July 30, 2011
We spent the first half of the day driving Route 62 from Oudtshoorn back to Capetown. More stunning views, a stop at Ronnie's Sex Shop (a small tumbledown building that sold t-shirts, drinks, and biltong), good music on the radio, and quiet conversation.
The only thing that slowed our trip was a blown tire, which Josh changed with a practiced hand. The replacement tire was luckily a full tire (and not a donut), so it really didn't slow us down. After the fact, I was actually grateful for the diversion, as an Afrikaner farmer walked up to our car and somewhat randomly began telling us bible stories in a thick Afrikaans accent. The man was about 70 years old, and his hands were thick with calluses. He spoke about the land and how Europeans had over-farmed, causing significant soil erosions ("us Europeans are a dirty dozen, let me tell you"). He had been out in his fields trying to divert rain water when he saw our car.
I dropped Josh off at the airport, and it was sad to say goodbye to such a good traveling companion. (Josh has to get back to work in Seattle, so his journey was slightly shorter than mine.) As sad as it was to see him go, however, I've never really travelled on my own for this long before, so it was exciting to suddenly be on my own. As I was walking back to the car from the departures area, I actually got a little big-headed, internally praising myself for having the guts and the know-how to be travel alone in Africa. I was on my way to get into my rental car and and then navigate a foreign African city all by myself. I found the car in the lot, unlocked it... and promptly got into the passenger's side, wondering where the hell the steering wheel was. That brought me back down to earth.

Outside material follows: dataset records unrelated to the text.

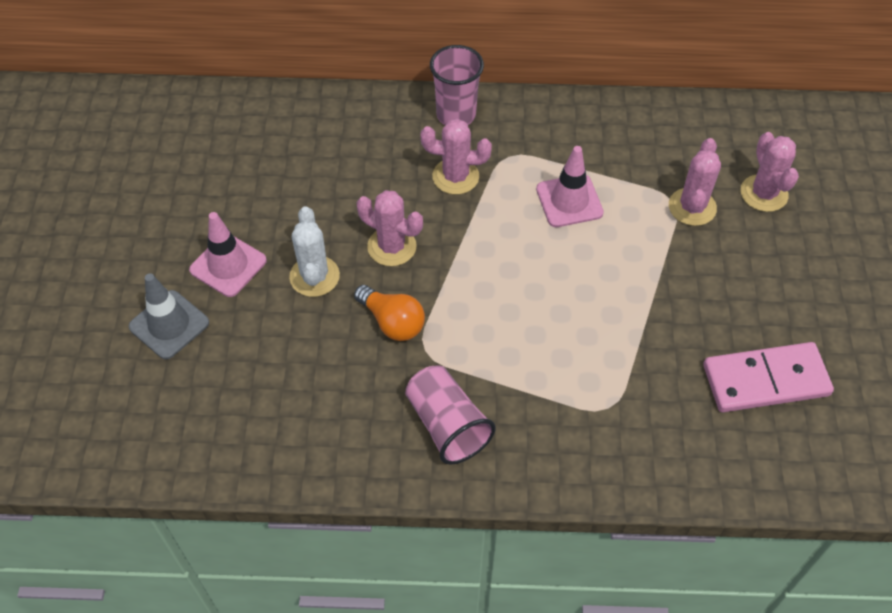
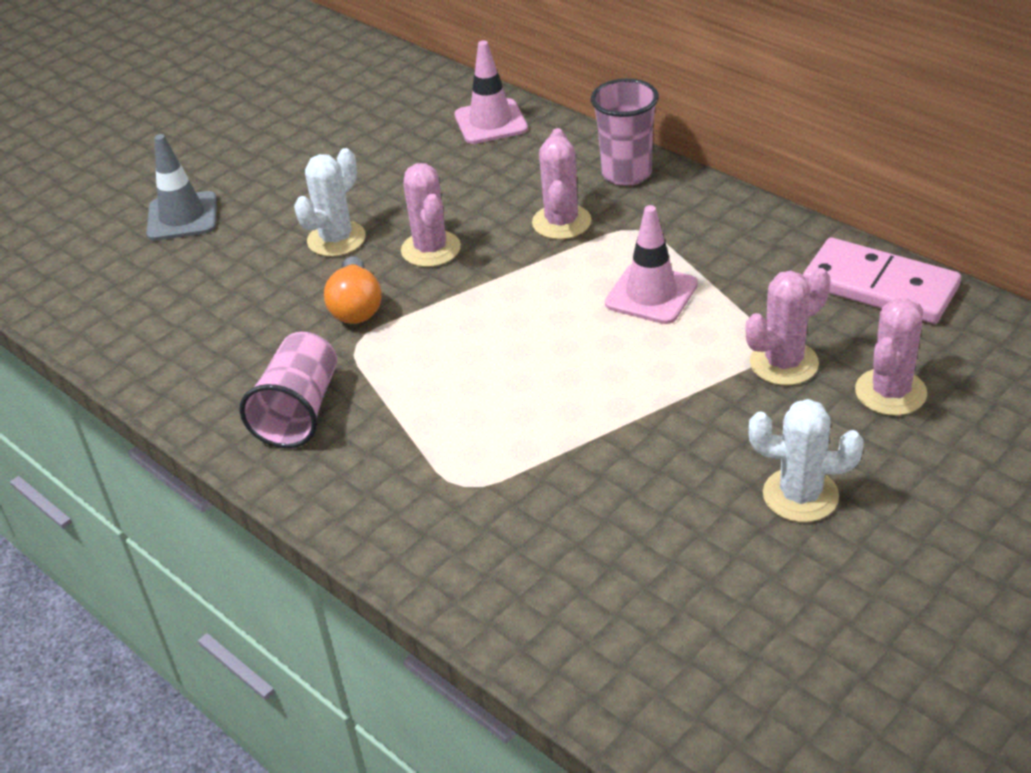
camera: 45 degrees right, 15 degrees down
pink traffic cone [189,212,267,297] -> pink traffic cone moved to [454,41,528,144]
pink cactus [420,119,492,195] -> pink cactus turned 45 degrees clockwise [532,128,592,240]
pink domino [703,342,834,412] -> pink domino moved to [803,238,961,324]
none -> white cactus [749,399,864,522]

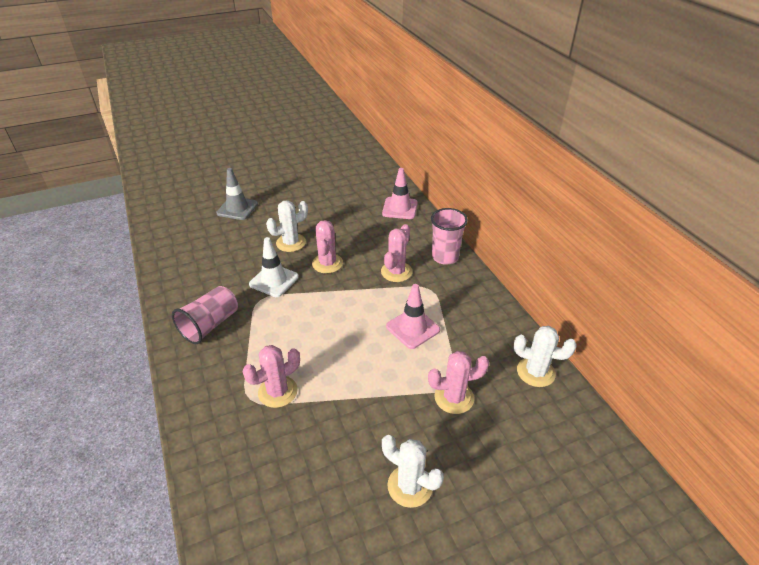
camera: 20 degrees right, 0 degrees up
orange light bulb [324,256,381,324] -> white traffic cone [249,237,299,297]
pink domino [803,238,961,324] -> white cactus [514,326,577,387]
pink cactus [855,298,927,416] -> pink cactus moved to [242,345,300,408]

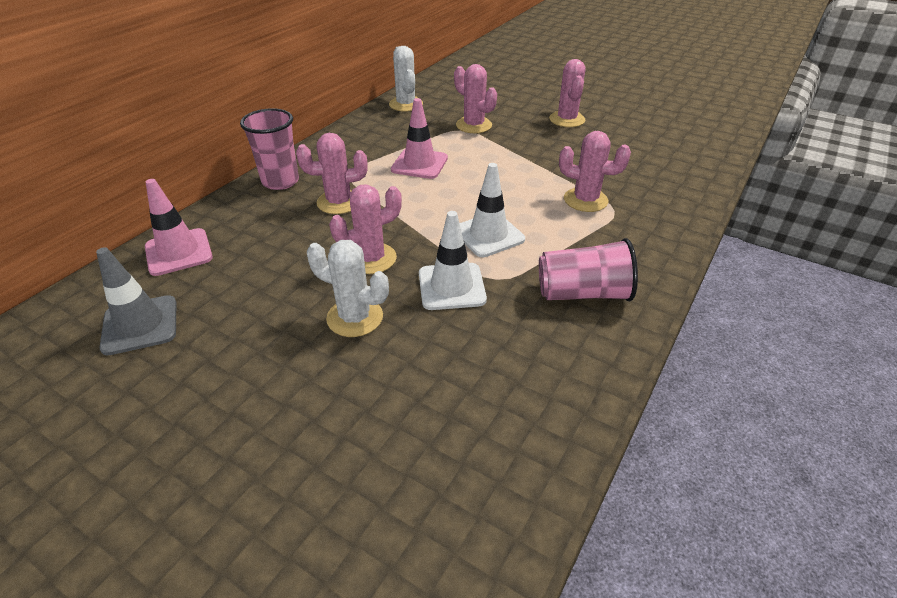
camera: 125 degrees left, 0 degrees up
grey traffic cone [216,168,258,220] -> grey traffic cone moved to [96,247,176,355]
white cactus [382,435,444,508] -> pink cactus [549,59,586,127]
none -> white traffic cone [460,163,525,257]

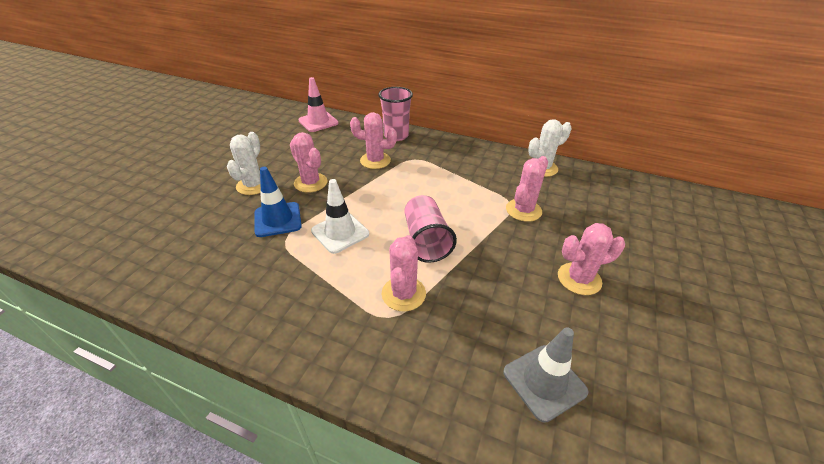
camera: 80 degrees right, 0 degrees up
grey traffic cone [96,247,176,355] -> grey traffic cone moved to [503,327,589,423]
pink cactus [296,133,368,214] -> pink cactus turned 60 degrees counterclockwise [350,112,397,169]
pink traffic cone [391,98,448,179] -> none
white traffic cone [419,211,487,310] -> blue traffic cone [255,167,302,237]
pink cup [539,238,638,301] -> pink cup moved to [405,195,457,263]

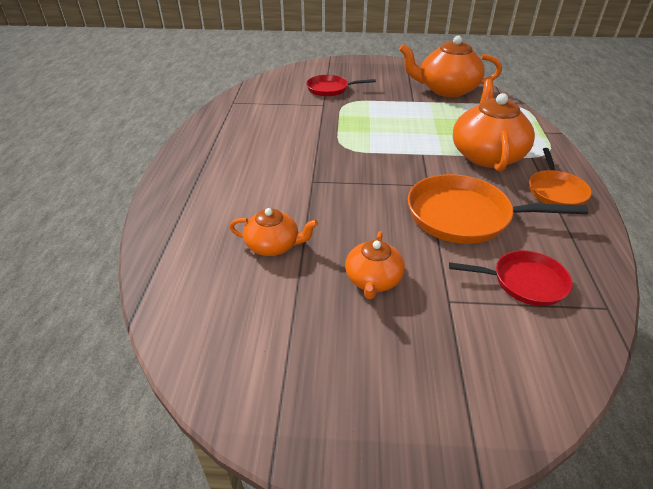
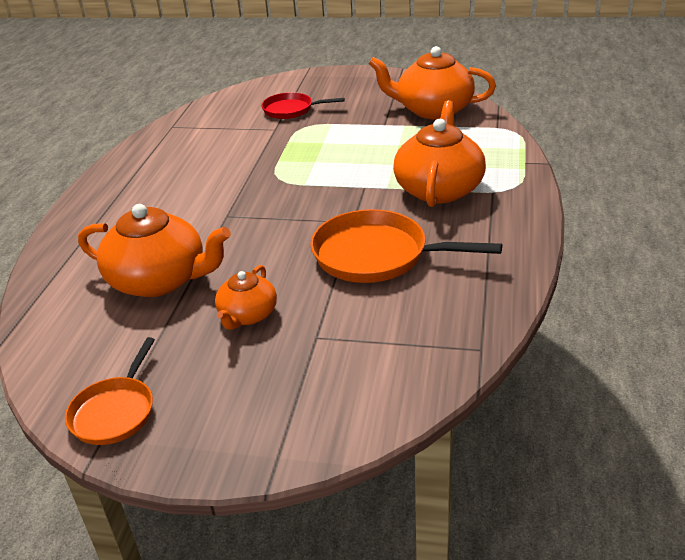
camera: 10 degrees right, 5 degrees down
orange teapot [229,208,318,256] -> orange teapot [78,204,231,297], size x1.79
red pan [449,250,573,306] -> none
orange pan [529,148,592,205] -> orange pan moved to [65,337,155,445]

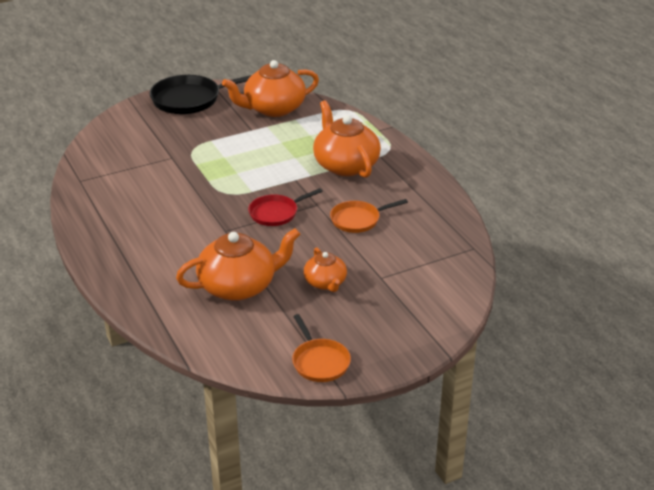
camera: 40 degrees left, 0 degrees up
red pan [261,92,345,119] -> red pan moved to [248,188,323,226]
orange pan [310,209,502,283] -> orange pan [330,199,408,233], size x0.61
none -> black pan [149,75,252,114]

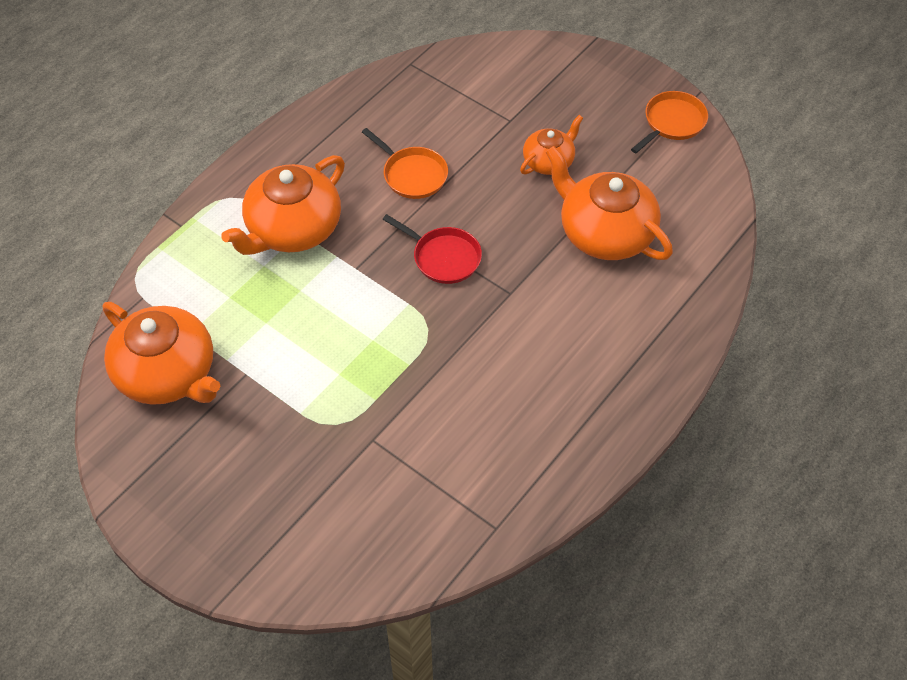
camera: 115 degrees left, 20 degrees up
black pan [149,75,252,114] -> none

After getting into the correct side of the car (in his case, the right side), I drove off to find Leah. Leah is my fantastic four-year college roommate who has been working in Botswana for the last two years with the Pediatric AIDS Core. Her contract up with PAC, she decided to relocate to South Africa to work with another health care company that gets AIDS programming going in underserved areas. (Leah is a pediatrician.)
Leah is being put up by her new company until she finds her own apartment, so I drove north of Cape Town to find her. After a happy reunion, we drove to Sea Point to watch the sun disappear into the Atlantic Ocean, and then onto sushi at a swank seaside restaurant. We had a really nice time catching up (we haven't seen each other in something like four years), and talking all about our perceptions of Southern Africa. I think it was Jade who called South Africa "Africa Lite," a third-world country with first-world cities, a place where you can drink the tap water, a place with reliable phone service. Leah said that Botswana was similar, but more rural. Also, the AIDS epidemic (which is widespread in all of Africa) is more prevalent in Botswana, where prevention and treatment programming is only just beginning.
After dinner, we went down to Long Street in downtown Cape Town, leaving the car with a car guard. When the ANC came into power after the NP Apartheid government, a huge push was made to decrease unemployment (which is still at about 70%). Many positions were created, one of which was "car guards," people who put on a reflective vest and keep an eye on your car so it is not broken into or stolen. Sometimes these people are employed by a lot, and sometimes they just buy a vest on their own and start hanging around on the street. I don't know whether or not all of this actually decreases crime, but it does lend a little piece of mind in a city with a fair amount of "smash-and-grab" incidents.
Long Street is a bright and busy street, full of restaurants and bars, and populated by the young people of Cape Town. The first thing I noticed when we turned the corner onto the street was that the groups of people were significantly more racially integrated. Whereas before I had seen both white and black people dining at the same restaurant, seldom had I seen them dining together. White table white table black table white table white table white table black table. On Long Street, however, groups of young white, black, Indian, and South African coloureds were hanging out together. It all felt so much more color-blind, and gave me hope that racial inequities may get better as young people grow older and assume government positions.
We hung out at a Carribean bar for a while, talking talking talking, before finally heading back to Leah's apartment. (The car was fine.)
Tomorrow: the waterfront and Robben Island.